-- WHAT IS REQUIRED --
Reproduce, word for word, the instructions below about adapting the fitting code to an exponential fit.

-- DOCUMENT EXCERPT --
□ □ □ □ □ □ □

Using the standardized code block for fitting included below, change the fit function to an exponential and adjust the initial guesses (hint: you have calculated an RC time constant above with values consistent with the ones used for this data).

Fitting:

The following code block is identical to the Fitting-general-2024-v0.2 notebook which you can add to your notebook by copying and pasting, or by running and saving/copying the results into your active notebook (better to show all work though!). Note that if you want to save multiple fit outputs and import them, you will need to change the output image filename at the bottom of the cell!

In addition to defining new fitting functions ("DEFINED FITTING FUNCTIONS"), you will typically need to update or modify the information contained in "LIST OF ALL INPUTS":
* `fname` to load the correct data file
* `x_name`, `x_units`, `y_name` and `y_units` to match your data file
* `fit_function = ..` to use your defined fitting function
* `param_names` and `guesses`: these MUST match the parameters in the defined fitting function that follow after (x,...)

□ □ □ □ □ □ □

-- INFORMATION --
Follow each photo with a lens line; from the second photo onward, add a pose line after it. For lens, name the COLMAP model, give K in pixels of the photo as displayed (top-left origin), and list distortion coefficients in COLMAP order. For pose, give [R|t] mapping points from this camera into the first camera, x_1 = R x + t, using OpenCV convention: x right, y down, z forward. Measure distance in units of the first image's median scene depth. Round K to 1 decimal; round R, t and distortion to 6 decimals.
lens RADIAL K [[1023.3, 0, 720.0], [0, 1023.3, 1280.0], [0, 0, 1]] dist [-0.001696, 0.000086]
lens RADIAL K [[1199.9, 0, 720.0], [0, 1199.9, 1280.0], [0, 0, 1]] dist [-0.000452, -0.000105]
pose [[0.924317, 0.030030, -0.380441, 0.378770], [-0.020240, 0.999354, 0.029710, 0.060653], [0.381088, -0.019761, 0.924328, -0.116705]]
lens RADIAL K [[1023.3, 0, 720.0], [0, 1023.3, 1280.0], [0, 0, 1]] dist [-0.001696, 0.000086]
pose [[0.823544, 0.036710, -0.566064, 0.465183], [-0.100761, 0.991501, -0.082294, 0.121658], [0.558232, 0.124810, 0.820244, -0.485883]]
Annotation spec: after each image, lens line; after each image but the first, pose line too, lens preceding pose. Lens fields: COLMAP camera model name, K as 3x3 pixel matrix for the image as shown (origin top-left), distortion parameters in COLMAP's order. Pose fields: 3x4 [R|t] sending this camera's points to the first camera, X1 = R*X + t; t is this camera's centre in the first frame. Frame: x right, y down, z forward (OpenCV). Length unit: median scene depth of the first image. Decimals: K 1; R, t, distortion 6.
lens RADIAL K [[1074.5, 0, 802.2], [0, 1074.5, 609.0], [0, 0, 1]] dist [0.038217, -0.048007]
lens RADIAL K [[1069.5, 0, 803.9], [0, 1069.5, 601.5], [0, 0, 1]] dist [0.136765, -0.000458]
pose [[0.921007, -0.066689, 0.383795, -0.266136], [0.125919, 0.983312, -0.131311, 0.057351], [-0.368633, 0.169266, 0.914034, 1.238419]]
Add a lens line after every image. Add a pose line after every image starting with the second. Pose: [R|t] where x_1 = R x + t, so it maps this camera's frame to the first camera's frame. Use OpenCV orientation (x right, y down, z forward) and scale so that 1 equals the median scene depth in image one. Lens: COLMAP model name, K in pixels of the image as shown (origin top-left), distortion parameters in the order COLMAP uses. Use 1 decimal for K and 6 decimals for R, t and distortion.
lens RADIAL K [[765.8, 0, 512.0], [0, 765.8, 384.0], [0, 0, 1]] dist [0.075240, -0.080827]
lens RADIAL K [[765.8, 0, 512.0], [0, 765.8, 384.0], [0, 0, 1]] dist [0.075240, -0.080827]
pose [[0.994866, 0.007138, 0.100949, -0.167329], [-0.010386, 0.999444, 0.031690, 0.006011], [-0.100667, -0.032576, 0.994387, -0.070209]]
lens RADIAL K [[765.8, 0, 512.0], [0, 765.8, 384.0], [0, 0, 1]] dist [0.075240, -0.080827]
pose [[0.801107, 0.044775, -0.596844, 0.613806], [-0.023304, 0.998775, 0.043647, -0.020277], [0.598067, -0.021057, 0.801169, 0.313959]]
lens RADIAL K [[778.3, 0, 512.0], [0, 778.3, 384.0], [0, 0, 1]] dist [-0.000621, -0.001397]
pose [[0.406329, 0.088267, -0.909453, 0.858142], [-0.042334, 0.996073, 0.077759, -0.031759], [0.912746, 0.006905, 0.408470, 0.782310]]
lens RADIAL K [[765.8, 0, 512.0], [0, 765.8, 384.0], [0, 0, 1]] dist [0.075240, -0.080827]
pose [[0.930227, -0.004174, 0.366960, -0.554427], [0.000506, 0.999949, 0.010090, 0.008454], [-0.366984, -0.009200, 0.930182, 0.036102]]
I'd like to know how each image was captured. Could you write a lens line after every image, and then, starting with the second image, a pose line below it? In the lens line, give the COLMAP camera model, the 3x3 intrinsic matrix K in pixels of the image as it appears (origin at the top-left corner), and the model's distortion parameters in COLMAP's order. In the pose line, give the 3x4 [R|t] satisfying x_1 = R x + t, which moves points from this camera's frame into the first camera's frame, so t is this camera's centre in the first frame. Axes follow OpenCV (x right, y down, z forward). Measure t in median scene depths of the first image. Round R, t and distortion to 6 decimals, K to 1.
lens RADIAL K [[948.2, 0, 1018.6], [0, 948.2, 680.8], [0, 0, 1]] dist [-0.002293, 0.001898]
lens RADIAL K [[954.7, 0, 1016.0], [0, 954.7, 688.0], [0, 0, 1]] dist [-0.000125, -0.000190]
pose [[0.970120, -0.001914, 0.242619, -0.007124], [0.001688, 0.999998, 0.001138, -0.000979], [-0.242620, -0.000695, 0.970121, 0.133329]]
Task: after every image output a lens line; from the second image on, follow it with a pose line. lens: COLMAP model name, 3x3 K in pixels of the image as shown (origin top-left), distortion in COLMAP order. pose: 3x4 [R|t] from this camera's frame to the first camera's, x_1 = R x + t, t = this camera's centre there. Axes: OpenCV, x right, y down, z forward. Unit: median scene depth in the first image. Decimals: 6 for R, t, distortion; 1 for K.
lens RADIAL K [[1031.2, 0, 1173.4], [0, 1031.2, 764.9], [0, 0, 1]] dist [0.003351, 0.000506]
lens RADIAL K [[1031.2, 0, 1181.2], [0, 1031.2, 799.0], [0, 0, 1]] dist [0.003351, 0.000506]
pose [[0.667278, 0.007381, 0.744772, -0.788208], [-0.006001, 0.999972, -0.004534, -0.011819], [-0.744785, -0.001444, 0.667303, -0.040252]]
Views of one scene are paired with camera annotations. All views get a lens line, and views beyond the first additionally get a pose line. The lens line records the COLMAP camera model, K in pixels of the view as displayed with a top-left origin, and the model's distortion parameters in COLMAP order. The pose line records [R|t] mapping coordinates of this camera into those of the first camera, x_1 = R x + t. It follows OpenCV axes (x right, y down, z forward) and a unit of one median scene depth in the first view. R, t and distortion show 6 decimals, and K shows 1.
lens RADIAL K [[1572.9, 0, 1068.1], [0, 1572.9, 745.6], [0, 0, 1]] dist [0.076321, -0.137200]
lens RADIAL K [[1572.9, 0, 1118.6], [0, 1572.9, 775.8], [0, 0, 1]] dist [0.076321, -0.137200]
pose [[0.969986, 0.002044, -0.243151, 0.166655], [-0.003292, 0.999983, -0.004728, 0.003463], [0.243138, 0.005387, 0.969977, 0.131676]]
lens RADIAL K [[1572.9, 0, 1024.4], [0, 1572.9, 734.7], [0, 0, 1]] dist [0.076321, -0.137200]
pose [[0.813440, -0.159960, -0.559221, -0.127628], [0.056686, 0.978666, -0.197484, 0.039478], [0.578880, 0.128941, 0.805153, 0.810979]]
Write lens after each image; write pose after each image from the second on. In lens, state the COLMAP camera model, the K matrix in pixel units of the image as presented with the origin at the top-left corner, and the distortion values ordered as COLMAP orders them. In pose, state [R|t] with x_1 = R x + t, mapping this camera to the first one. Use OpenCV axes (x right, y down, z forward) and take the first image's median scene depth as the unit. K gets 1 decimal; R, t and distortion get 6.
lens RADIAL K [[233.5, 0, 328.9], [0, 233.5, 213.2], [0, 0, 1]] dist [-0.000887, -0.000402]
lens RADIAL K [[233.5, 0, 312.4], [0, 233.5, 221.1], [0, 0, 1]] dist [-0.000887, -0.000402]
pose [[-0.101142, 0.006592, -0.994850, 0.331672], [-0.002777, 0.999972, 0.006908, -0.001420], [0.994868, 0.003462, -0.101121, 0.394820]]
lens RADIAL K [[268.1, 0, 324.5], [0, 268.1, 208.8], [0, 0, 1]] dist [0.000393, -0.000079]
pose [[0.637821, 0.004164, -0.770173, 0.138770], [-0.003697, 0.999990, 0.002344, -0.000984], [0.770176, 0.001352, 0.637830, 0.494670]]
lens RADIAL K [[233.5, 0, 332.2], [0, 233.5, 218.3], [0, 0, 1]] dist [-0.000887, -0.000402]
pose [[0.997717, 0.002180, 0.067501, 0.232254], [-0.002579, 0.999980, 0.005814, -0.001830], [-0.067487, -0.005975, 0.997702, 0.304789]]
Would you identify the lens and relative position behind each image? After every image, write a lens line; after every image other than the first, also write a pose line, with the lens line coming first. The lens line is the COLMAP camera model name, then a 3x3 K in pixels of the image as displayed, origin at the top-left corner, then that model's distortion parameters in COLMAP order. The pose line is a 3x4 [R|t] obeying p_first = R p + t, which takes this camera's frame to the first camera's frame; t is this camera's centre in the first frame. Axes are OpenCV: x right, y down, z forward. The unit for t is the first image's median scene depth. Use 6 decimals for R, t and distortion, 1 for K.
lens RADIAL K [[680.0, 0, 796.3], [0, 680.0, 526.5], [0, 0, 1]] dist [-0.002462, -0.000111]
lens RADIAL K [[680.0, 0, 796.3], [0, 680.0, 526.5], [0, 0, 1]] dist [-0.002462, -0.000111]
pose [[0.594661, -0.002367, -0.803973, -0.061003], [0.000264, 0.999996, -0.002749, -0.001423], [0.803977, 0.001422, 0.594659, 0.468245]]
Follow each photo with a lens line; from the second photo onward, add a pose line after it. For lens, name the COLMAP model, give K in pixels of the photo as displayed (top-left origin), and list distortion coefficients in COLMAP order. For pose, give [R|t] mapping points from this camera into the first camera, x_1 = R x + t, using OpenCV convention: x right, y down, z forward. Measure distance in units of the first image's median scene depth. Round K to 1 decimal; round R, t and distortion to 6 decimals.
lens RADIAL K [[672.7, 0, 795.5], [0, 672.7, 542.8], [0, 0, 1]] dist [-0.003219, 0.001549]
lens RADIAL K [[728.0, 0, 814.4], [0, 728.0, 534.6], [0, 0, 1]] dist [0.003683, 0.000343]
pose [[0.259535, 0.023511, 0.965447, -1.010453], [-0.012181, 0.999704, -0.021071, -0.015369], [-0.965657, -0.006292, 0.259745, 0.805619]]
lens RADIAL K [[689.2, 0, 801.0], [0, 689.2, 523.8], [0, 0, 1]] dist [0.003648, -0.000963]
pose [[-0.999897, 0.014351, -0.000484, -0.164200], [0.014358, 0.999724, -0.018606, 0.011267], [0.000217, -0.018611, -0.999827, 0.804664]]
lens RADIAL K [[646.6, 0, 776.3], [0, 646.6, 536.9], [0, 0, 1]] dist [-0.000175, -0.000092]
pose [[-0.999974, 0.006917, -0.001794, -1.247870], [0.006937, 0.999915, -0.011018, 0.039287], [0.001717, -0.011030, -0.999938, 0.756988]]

□ □ □ □ □ □ □

-- RESPONSE TO THE TASK --
Using the standardized code block for fitting included below, change the fit function to an exponential and adjust the initial guesses (hint: you have calculated an RC time constant above with values consistent with the ones used for this data).

Fitting:

The following code block is identical to the Fitting-general-2024-v0.2 notebook which you can add to your notebook by copying and pasting, or by running and saving/copying the results into your active notebook (better to show all work though!). Note that if you want to save multiple fit outputs and import them, you will need to change the output image filename at the bottom of the cell!

In addition to defining new fitting functions ("DEFINED FITTING FUNCTIONS"), you will typically need to update or modify the information contained in "LIST OF ALL INPUTS":
* `fname` to load the correct data file
* `x_name`, `x_units`, `y_name` and `y_units` to match your data file
* `fit_function = ..` to use your defined fitting function
* `param_names` and `guesses`: these MUST match the parameters in the defined fitting function that follow after (x,...)